▶ **READING PASSAGE**:
Re: [Scheme-reports] Seeking review of sets and hash tables proposals Alexey Radul (25 May 2013 23:05 UTC)

Re: [Scheme-reports] Seeking review of sets and hash tables proposals Alexey Radul 25 May 2013 23:05 UTC

Oops, forgot one:

8) hash-mod

The proposal does not actually specify the interface of a
(user-supplied) hash function.  Some kinds of hash functions are more
efficient to implement if they know the index range in advance, so
they can use modular arithmetic internally.  Unfortunately, supplying
this information to all hash functions needlessly complicates the
interfaces of ones that do not take advantage of it.  It may also be
the case that specifying that all hash tables have fewer than
max-fixnum buckets may be sufficient (espcially if the underlying
implementation offers an efficient *-mod operation that can be used to
avoid consing intermediate bignums), though that sort of restriction
has its own down sides.

I don't have a concrete suggestion, except to lament the asymmetry
between function definitions (which are allowed to specify that some
parameters are optional) and function call sites (which cannot specify
that some of the arguments can be safely dropped if the callee doesn't
need them).

~Alexey

On Sat, May 25, 2013 at 6:49 PM, Alexey Radul <axch@mit.edu> wrote:
> Having read the proposals and the discussion thread, I have the
> following comments:
>
> 0) +1 for portable hash tables
>
> 1) Functional hash tables?
>
> I am not sure of the value of specifying names for functional update
> procedures that are permitted to take O(n) time.  I fully support
> eventually spelling out some kind of story for some sort of functional
> association structure that offers both reasonably fast lookups and
> reasonably fast updates; but I do not know of any way to get said
> "reasonably fast lookups" to be O(1) in this case.  If hash tables are
> advertised in the preamble as being inherently mutable structures for
> the purposes of this proposal, why bother with a specification for
> very slow functional update functions?
>
> 2) Universal lookup procedure
>
> I am fond of the following universal lookup procedure [1]:
>   (hash-table-search table key
>     (lambda (value update remove)
>       ...)
>     (lambda (insert)
>       ...))
> Here the first continuation argument is called iff the element is
> present and the second iff not.  The "results" are:
> - `value' is the value the element maps to;
> - `update' is a unary procedure that updates the value of the element
>   to a new value;
> - `remove' is a nullary procedure that removes the element; and
> - `insert' is a unary procedure that inserts the element with the
>   given value.

▶ **SUPPLIED RECORDS**:

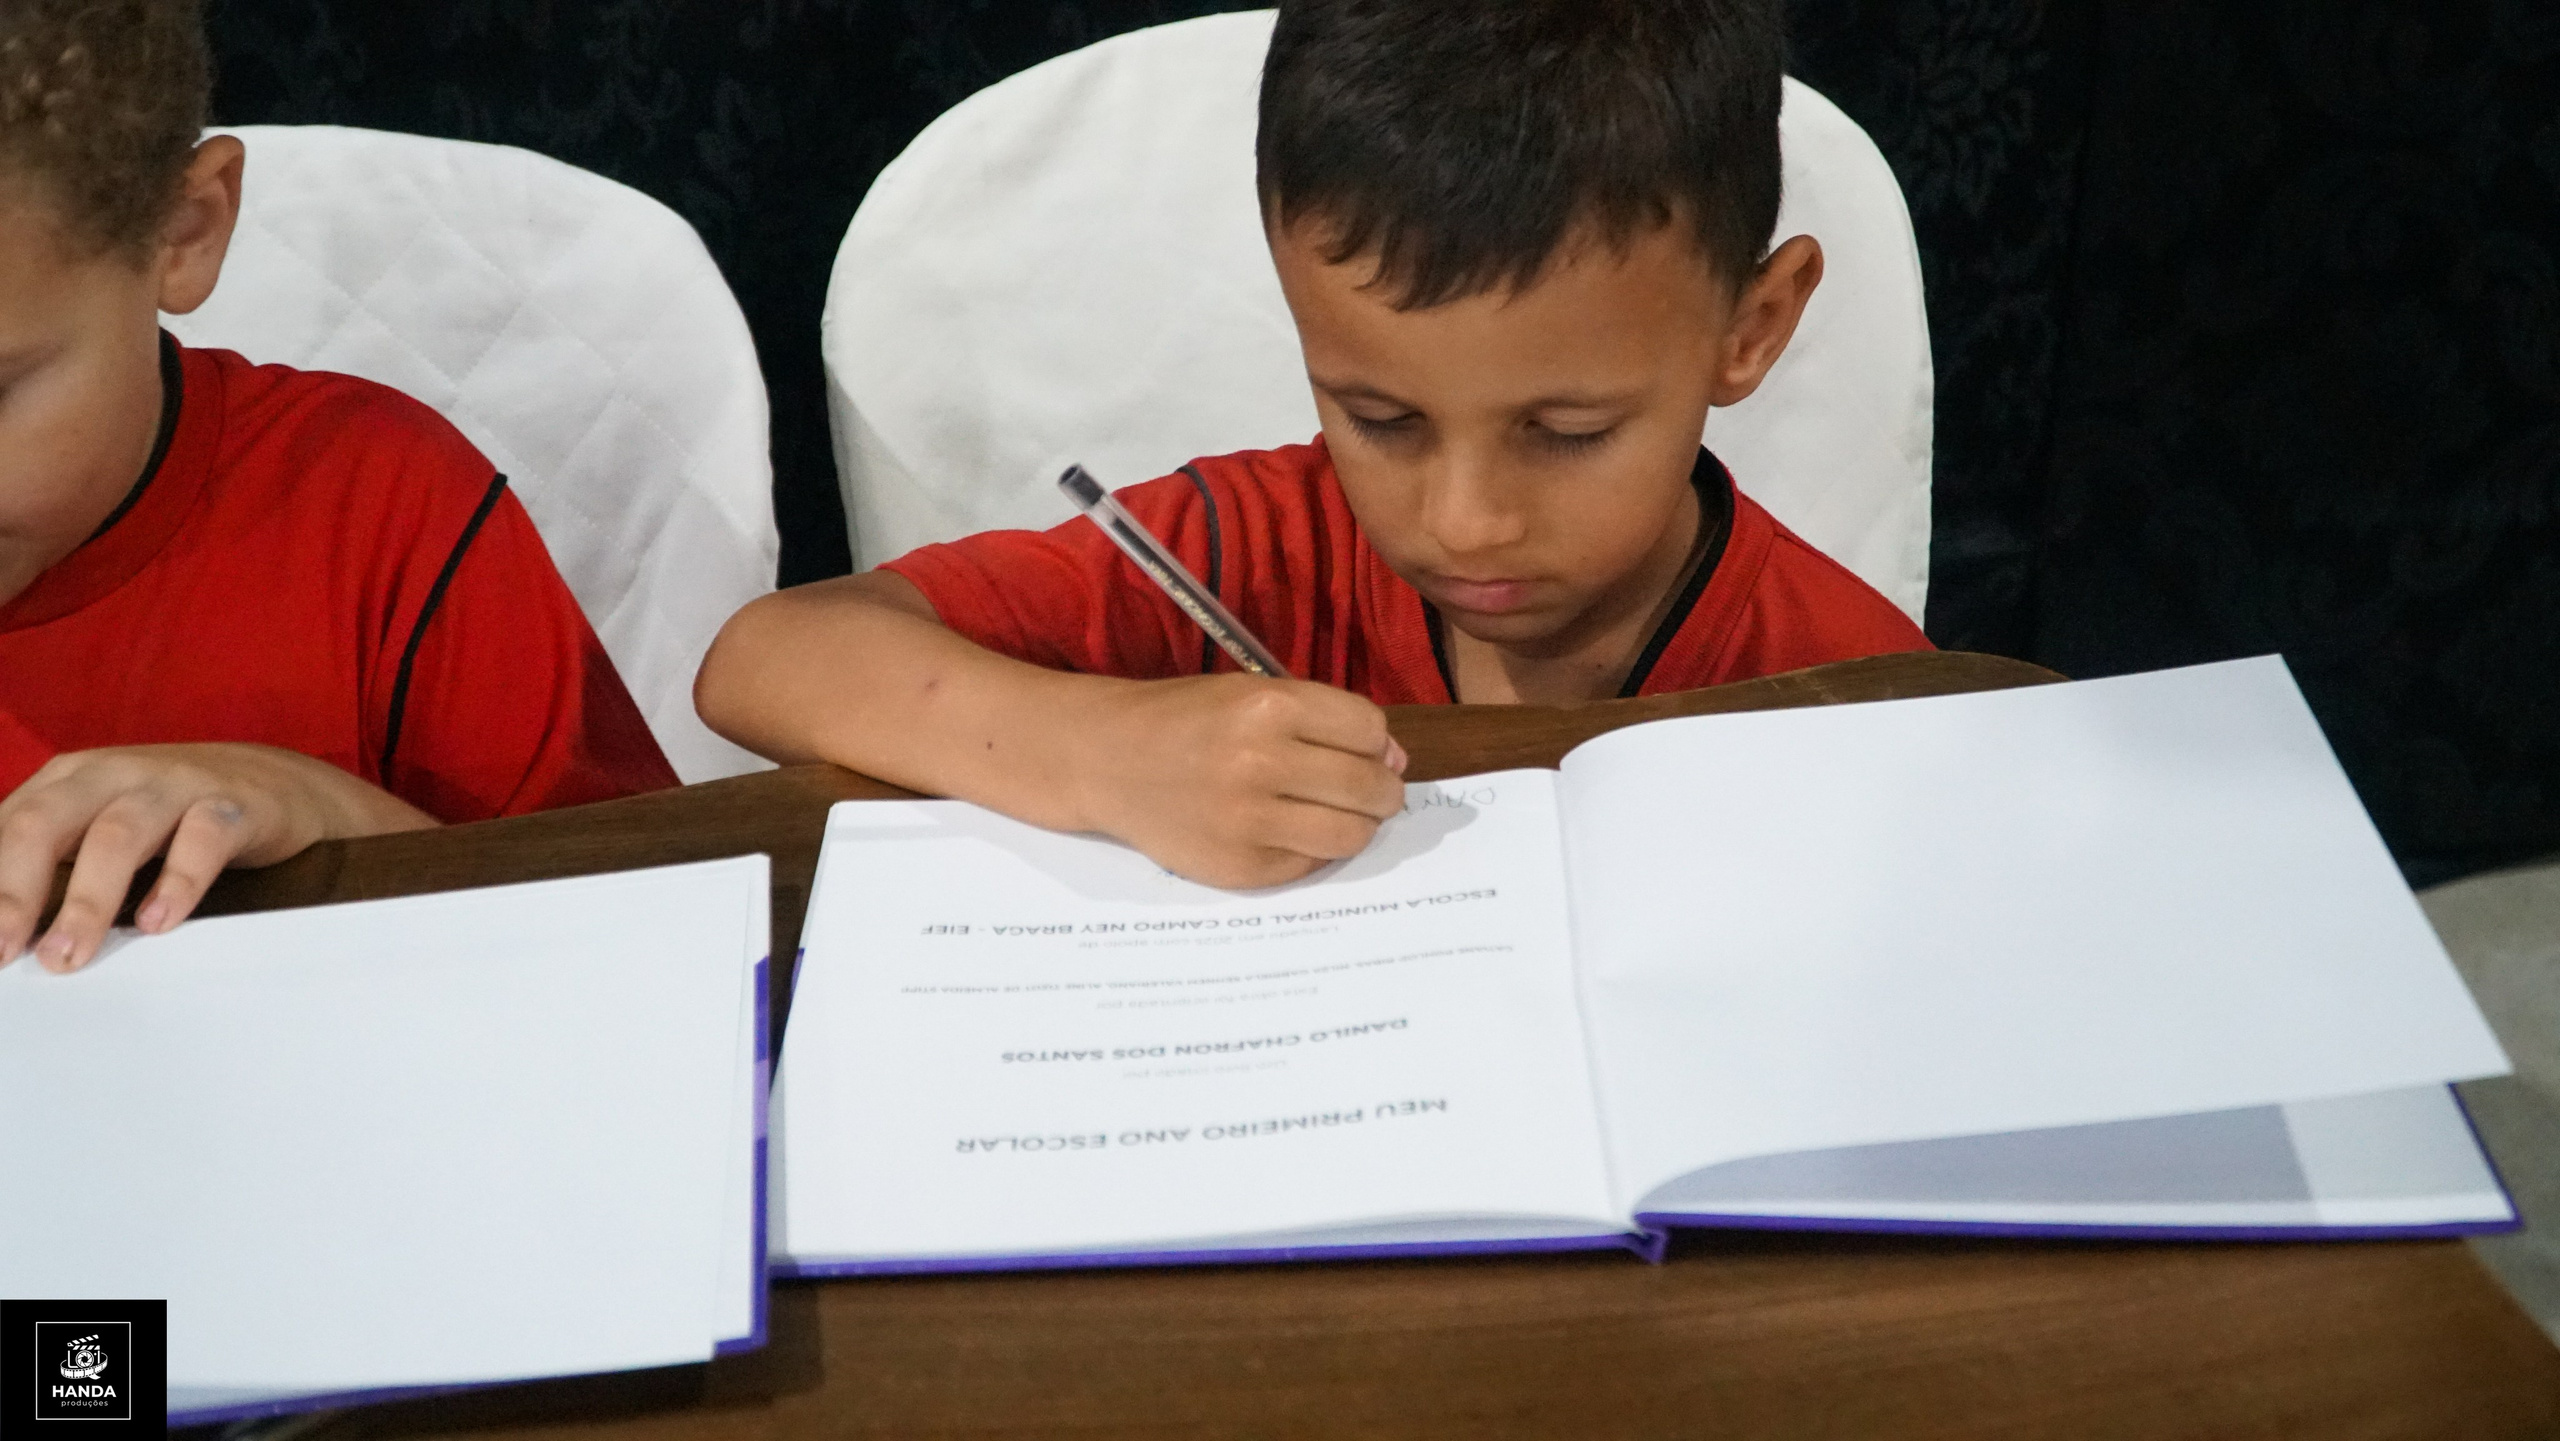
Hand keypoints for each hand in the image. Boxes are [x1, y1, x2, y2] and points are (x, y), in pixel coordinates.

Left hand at [0, 743, 436, 972]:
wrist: (279, 784)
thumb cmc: (174, 818)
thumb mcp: (100, 828)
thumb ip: (53, 865)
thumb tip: (8, 932)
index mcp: (68, 781)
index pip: (9, 827)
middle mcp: (113, 775)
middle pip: (47, 825)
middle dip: (16, 892)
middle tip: (4, 952)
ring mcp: (175, 785)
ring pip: (119, 834)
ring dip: (87, 900)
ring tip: (68, 955)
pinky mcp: (234, 803)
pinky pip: (203, 837)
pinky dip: (177, 881)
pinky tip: (158, 922)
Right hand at [1068, 675, 1408, 888]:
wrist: (1107, 759)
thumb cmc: (1187, 720)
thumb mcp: (1250, 694)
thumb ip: (1323, 720)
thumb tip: (1394, 760)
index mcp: (1269, 706)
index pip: (1369, 731)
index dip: (1376, 742)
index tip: (1363, 749)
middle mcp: (1261, 762)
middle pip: (1369, 787)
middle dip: (1382, 791)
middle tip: (1370, 791)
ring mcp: (1249, 821)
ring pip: (1351, 834)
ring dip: (1359, 825)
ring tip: (1338, 813)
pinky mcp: (1239, 867)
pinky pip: (1310, 864)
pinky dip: (1313, 850)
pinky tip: (1290, 830)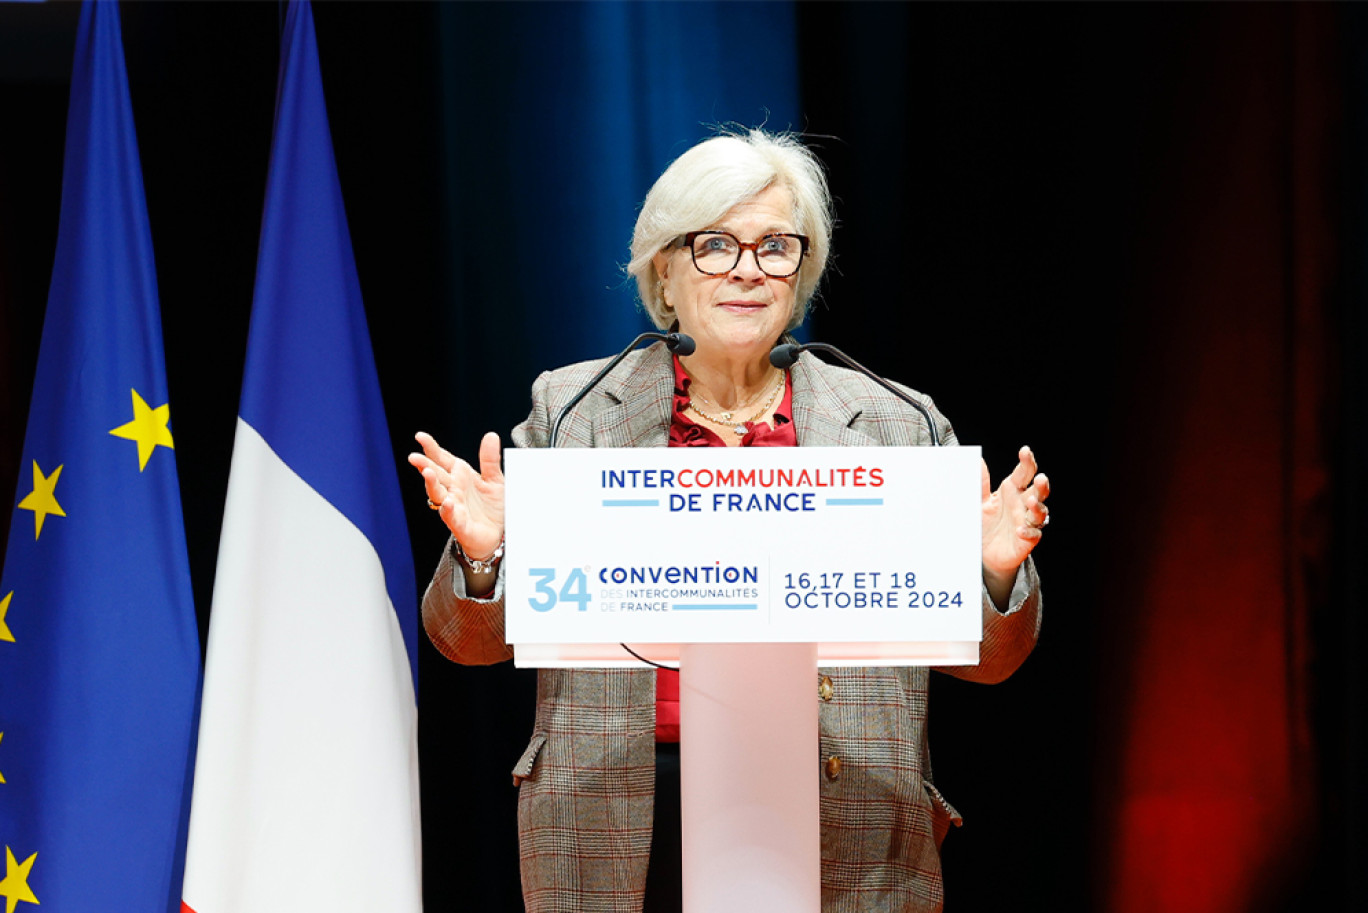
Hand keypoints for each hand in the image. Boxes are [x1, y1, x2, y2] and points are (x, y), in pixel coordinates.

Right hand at [408, 431, 504, 560]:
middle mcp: (454, 490)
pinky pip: (451, 517)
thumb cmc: (493, 506)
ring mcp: (455, 507)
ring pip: (438, 495)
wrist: (499, 533)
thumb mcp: (495, 479)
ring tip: (427, 473)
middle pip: (435, 475)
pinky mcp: (460, 525)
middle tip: (414, 457)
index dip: (431, 448)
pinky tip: (447, 503)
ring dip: (431, 484)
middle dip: (424, 465)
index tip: (420, 436)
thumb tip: (490, 435)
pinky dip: (448, 511)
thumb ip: (490, 459)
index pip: (442, 459)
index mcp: (461, 476)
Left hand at [981, 445, 1049, 606]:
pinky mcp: (1027, 539)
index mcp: (1013, 489)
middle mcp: (1023, 503)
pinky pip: (1032, 535)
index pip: (1023, 472)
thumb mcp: (979, 500)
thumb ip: (979, 482)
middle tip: (1040, 478)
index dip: (1027, 461)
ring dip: (1038, 507)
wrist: (985, 551)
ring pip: (1040, 512)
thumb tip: (976, 459)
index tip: (1025, 451)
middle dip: (1041, 485)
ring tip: (1031, 500)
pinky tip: (1021, 529)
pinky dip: (1028, 532)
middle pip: (1038, 491)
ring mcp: (1027, 521)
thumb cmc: (986, 521)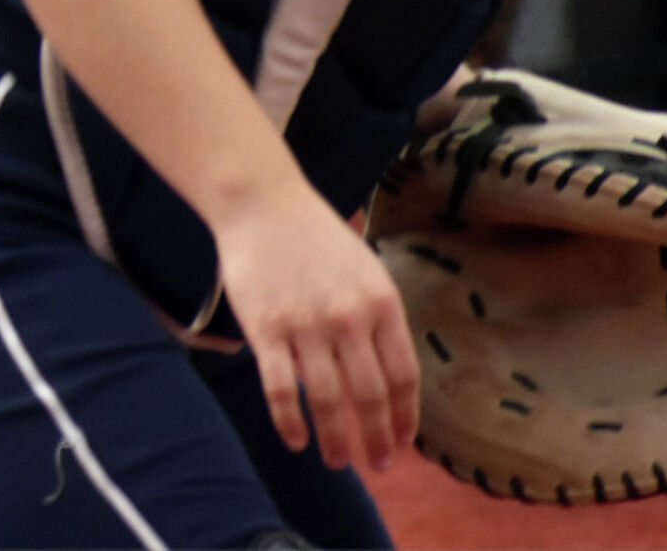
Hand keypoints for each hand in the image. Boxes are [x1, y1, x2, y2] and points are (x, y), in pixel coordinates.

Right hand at [215, 183, 419, 472]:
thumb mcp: (365, 270)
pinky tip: (295, 441)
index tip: (402, 443)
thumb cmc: (316, 237)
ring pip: (327, 400)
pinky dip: (289, 423)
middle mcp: (349, 317)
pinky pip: (280, 389)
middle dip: (376, 440)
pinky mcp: (266, 328)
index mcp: (381, 302)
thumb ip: (380, 319)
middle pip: (370, 396)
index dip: (405, 417)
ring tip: (338, 462)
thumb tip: (391, 379)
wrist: (262, 202)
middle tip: (377, 465)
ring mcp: (306, 324)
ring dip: (336, 440)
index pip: (403, 376)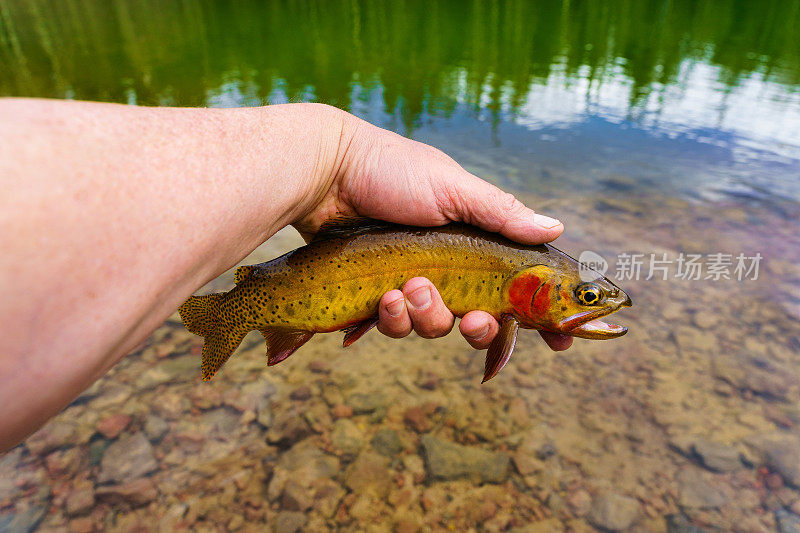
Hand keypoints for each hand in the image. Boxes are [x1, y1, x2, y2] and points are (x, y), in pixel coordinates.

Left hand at [292, 108, 572, 351]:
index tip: (559, 343)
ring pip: (434, 327)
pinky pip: (393, 326)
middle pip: (478, 319)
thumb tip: (555, 228)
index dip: (538, 318)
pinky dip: (389, 318)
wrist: (325, 174)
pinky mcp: (375, 295)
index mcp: (473, 243)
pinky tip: (381, 298)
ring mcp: (411, 283)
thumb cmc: (391, 170)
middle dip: (479, 328)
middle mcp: (446, 267)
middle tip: (471, 319)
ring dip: (426, 316)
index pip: (516, 287)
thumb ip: (501, 213)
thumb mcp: (453, 188)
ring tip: (406, 289)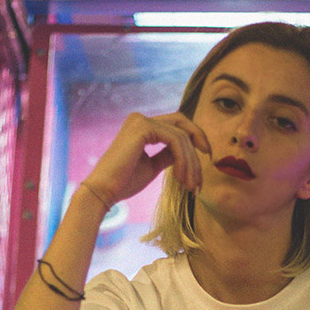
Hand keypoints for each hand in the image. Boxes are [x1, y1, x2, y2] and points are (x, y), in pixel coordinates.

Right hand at [82, 112, 209, 208]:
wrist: (103, 191)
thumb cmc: (124, 182)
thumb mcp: (152, 166)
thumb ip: (167, 155)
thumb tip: (186, 151)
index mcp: (141, 126)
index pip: (176, 125)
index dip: (195, 138)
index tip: (206, 158)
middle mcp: (140, 118)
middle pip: (182, 124)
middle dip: (199, 143)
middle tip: (204, 172)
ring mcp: (141, 121)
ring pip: (181, 136)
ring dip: (191, 163)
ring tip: (191, 185)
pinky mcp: (142, 128)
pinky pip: (175, 141)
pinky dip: (183, 160)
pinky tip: (182, 178)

▶ **PROBLEM DESCRIPTION**:
Please answer these about the hash tables post:
1. Knowing the index range in advance lets some hash functions use what internally?
2. In the universal lookup procedure, what does `remove` do?
3. What is the comment numbered 0)?

▶ **TASK RESPONSE**:
1. Modular arithmetic.
2. It is a nullary procedure that removes the element.
3. +1 for portable hash tables.